The floods, which occurred last July, killed just under 2,000 people, disrupted the lives of 20 million and damaged a fifth of the country.

A study — accepted for publication by Geophysical Research Letters — said that not only was the heavy rain predictable days in advance, from European data but, had this data been entered into appropriate models, it would have given up to ten days notice of the flooding.

"People don’t understand the powers of modern environmental prediction," said Peter Webster, lead author of the study and a professor of earth and atmospheric science at the Georgia Institute of Technology, United States.

His work was based on data that was available from the European Centre for Medium-Range Weather Forecasting (ECMWF) five days before the deluges began.

Webster’s study argues that the floods themselves could also have been predicted if this data had been fed into a model that took into account the local terrain.

The study blamed the lack of a cooperation between the EU centre and Pakistan. It also said that Pakistan’s own meteorological department failed to predict the downpours.

But Arif Mahmood, director-general of the meteorological department, told SciDev.Net: "We reject that theory. It is against the spirit of meteorological forecasting research. In weather-forecasting sciences it is easy to say something after the event."

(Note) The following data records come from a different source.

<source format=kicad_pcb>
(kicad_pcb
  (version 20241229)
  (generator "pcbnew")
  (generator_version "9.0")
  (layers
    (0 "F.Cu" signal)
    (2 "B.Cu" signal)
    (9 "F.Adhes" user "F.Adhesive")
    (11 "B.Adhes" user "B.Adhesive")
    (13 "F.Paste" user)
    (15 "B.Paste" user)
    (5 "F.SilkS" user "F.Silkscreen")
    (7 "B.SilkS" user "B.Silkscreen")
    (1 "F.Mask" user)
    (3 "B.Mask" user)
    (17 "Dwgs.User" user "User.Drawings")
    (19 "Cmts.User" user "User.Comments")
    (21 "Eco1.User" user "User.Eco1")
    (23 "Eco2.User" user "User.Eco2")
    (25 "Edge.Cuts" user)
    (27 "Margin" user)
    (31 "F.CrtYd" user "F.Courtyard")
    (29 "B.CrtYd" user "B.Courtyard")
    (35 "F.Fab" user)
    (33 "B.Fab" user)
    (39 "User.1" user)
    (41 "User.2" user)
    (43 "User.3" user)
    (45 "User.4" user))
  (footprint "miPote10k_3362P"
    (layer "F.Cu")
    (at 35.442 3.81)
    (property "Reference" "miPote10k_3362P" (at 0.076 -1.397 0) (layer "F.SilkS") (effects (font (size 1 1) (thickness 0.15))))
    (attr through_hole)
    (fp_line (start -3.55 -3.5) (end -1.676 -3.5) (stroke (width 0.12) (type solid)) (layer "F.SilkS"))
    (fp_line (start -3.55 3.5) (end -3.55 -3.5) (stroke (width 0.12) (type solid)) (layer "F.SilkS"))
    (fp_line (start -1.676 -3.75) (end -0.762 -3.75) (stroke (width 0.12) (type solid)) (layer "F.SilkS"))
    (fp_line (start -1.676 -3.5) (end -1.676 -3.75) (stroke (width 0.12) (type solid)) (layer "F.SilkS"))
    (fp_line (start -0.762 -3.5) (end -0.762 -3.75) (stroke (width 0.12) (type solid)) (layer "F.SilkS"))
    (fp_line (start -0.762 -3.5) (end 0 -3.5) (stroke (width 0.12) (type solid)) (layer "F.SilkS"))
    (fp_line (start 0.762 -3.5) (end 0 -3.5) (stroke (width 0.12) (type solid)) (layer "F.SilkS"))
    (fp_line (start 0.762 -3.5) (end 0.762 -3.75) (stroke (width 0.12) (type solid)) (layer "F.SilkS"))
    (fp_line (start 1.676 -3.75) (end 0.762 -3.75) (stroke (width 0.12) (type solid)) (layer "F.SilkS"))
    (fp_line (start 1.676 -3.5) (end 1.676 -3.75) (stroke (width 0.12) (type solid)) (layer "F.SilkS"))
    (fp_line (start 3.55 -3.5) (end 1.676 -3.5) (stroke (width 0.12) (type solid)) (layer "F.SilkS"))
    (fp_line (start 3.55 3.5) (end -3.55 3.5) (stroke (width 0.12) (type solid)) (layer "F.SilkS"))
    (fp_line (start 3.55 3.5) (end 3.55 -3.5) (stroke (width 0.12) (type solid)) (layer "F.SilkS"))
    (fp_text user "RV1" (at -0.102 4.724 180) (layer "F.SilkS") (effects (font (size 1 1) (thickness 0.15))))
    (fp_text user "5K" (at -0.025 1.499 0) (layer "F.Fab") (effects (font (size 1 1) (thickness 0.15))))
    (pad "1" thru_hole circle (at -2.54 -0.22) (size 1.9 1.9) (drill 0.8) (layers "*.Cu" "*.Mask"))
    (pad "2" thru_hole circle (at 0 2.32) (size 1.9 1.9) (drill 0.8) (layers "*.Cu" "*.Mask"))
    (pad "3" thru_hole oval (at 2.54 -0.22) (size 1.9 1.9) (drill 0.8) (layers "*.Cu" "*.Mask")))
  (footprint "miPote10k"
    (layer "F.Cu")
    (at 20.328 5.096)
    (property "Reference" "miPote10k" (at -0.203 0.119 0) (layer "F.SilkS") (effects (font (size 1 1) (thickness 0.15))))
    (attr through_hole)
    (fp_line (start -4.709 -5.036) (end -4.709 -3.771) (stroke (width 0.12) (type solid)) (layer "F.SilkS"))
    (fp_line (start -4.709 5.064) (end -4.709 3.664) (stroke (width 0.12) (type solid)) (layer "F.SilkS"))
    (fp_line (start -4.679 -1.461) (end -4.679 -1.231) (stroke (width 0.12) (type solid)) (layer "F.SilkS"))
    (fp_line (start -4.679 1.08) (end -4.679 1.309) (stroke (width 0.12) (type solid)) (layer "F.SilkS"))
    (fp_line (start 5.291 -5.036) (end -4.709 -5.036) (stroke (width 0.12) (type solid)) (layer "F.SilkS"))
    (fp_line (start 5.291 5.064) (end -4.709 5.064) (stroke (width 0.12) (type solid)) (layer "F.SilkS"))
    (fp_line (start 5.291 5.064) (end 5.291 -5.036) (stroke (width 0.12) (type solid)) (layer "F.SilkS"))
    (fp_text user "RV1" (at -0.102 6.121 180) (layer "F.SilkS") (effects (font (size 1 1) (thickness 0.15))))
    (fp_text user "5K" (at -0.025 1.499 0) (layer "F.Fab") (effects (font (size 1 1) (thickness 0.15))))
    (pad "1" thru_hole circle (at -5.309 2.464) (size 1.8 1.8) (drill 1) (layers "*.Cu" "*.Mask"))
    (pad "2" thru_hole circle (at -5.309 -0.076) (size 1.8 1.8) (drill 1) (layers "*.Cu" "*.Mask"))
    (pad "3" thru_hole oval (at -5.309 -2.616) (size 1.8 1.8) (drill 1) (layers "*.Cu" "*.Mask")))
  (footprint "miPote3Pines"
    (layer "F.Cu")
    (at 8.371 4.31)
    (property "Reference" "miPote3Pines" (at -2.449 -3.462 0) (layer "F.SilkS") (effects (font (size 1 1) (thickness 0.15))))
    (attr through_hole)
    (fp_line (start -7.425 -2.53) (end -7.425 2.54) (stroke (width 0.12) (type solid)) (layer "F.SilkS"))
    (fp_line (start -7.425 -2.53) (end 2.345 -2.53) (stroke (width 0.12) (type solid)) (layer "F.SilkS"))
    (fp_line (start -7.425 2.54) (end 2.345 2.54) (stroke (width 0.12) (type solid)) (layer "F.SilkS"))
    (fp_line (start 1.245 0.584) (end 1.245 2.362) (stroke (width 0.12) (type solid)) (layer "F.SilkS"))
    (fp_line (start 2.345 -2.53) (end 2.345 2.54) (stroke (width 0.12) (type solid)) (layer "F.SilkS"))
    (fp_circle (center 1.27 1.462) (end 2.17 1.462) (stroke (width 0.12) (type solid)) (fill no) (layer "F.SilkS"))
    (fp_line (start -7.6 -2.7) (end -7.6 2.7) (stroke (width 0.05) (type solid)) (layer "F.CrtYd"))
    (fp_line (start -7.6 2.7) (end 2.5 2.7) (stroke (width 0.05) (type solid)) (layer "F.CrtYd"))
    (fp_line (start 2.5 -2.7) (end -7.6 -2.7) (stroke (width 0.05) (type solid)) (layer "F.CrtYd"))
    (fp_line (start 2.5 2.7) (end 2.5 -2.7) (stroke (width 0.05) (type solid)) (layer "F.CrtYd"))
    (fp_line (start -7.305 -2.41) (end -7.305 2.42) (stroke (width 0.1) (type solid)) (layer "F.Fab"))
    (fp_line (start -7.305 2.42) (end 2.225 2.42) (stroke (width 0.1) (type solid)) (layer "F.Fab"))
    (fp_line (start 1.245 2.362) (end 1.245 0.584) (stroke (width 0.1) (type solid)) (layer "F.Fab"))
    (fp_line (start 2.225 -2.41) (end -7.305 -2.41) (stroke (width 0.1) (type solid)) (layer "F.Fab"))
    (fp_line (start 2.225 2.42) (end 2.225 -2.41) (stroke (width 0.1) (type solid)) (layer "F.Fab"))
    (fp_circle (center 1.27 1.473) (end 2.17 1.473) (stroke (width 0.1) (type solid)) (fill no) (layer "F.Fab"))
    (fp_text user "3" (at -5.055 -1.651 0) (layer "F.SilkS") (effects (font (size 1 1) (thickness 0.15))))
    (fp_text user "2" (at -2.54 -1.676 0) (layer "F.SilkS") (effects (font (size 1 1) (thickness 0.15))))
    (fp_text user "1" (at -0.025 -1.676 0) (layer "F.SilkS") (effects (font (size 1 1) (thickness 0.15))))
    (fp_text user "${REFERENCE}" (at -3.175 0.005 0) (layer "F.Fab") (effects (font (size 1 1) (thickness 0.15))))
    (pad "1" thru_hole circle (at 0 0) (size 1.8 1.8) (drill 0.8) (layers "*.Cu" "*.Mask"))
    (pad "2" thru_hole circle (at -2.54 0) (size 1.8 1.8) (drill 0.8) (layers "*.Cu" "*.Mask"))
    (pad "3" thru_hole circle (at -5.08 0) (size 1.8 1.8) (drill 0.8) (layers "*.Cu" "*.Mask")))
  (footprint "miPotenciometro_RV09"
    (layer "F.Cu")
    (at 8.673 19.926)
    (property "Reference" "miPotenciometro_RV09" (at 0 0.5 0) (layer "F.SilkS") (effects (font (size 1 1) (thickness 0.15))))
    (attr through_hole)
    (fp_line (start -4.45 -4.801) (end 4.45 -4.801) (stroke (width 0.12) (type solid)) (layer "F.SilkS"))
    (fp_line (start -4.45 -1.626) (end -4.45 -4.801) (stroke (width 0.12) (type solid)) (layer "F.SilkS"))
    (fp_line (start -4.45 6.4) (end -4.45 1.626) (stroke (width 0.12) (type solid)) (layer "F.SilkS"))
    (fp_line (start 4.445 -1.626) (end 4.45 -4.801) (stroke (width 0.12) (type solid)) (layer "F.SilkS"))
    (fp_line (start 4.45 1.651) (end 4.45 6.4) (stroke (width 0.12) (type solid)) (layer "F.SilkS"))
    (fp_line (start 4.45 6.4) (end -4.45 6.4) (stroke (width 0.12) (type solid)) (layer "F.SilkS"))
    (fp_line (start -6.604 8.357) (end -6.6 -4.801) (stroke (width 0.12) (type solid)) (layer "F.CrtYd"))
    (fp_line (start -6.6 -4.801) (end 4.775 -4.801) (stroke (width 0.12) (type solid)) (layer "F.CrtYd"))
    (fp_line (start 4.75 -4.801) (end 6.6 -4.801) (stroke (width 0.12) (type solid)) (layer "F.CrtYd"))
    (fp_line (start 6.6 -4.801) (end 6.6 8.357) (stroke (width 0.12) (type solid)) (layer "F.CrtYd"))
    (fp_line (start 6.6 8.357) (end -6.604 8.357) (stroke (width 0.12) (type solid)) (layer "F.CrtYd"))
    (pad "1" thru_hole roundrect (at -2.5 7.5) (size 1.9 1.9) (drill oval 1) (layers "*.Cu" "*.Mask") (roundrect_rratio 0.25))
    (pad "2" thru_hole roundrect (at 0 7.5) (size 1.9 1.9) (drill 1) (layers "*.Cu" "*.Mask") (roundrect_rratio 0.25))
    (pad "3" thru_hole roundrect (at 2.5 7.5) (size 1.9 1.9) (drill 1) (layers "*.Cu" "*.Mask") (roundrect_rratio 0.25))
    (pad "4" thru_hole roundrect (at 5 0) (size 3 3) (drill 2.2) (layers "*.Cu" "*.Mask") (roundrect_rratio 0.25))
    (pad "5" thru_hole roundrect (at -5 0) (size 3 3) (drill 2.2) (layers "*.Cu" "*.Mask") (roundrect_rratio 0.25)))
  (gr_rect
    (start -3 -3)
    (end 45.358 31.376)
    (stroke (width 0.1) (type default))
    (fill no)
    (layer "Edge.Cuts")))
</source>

He said that his department had also detected the weather patterns but their unprecedented nature (ten times the normal rainfall) meant that modelling, which is done based on past models, would not have yielded the appropriate level of flood prediction. 

And Ajmal Shad, director of the flood forecasting division of the Pakistan meteorological department, told SciDev.Net: "The AGU study results are a concocted story".

"Both the EU consortium and the Pakistan Meteorological Department are members of the World Meteorological Organization (WMO) and the data could have been shared through that forum, given the objection that data was not shared because Pakistan was not member of that consortium."

He questioned why such important data was not conveyed to Pakistan even in the absence of a collaborating agreement, for humanitarian reasons. "I think they are responsible for large-scale human miseries in Pakistan. They should have shared the data with us on humanitarian grounds through WMO if they had detected something unusual."

Webster agreed that it "would have been good if the consortium had shared the data".

"But what would Pakistan have done with a telephone call saying that there would be large and catastrophic flooding? How could this information be transformed into massive evacuations of millions of people?

"We developed a system for Bangladesh using ECMWF data for flood prediction. It took a number of years to develop so that the people in vulnerable regions can be warned and get out of harm’s way.

"Such a system is possible for Pakistan but the government and the people must want it. If that is the case, ECMWF would provide, I am sure, data to help build such a system."

But Mahmood said: "To avoid such devastation in the future, we do not need any foreign weather consultancy but we need to construct new water reservoirs".

And Hazrat Mir, chief meteorologist at the flood forecasting division, told SciDev.Net: "Large scale human deaths in last year’s floods are not related to a lack of data or a warning system but were the direct consequence of public refusing to leave their houses in spite of our warnings — issued much ahead of the flooding in many parts of the country."